To the socially conscious, it's a sign that the Wild West-like Internet of the 1990s has given way to a post-9/11 mentality where security is king.

Indeed, a big impetus for identity management comes from Washington, which has passed regulations such as Sarbanes-Oxley and HIPAA. These force companies to keep detailed records on when, where and by whom corporate and medical records are accessed.

Most VARs will deliver identity management to their customers via software. Along with Novell and CA, vendors offering packages include CriticalPath, IBM Tivoli, Microsoft, Sun, Netscape, Oracle, Siemens and the open-source community's OpenLDAP effort. (In addition, BMC Software just got into the field, with its acquisition of Calendra.)

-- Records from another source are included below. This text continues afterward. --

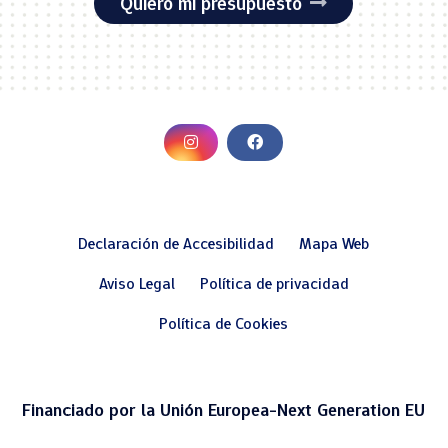
Quiero mi presupuesto
Declaración de Accesibilidad
Mapa Web
Aviso Legal
Política de privacidad
Política de Cookies
Financiado por la Unión Europea-Next Generation EU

For its part, Infoblox, which is beginning to build a channel program, is one of the few vendors that has folded identity management into hardware in the form of a standalone, network-edge appliance. (Start-up Imprivata is another.) More appliances are sure to follow. Whether you deliver identity management in hardware or software isn't of overriding important at this point (as I noted above, eventually they'll get integrated with other security stuff, anyway). What's important is that you get on board the identity-management bandwagon now.

"There's a tremendous opportunity," Kagan tells me.

Ultimately, the industry will move to the dial-tone-like availability of identity services, Kagan believes. So maybe now's the time to pick up the phone and hook up with one of the many vendors with identity-management expertise.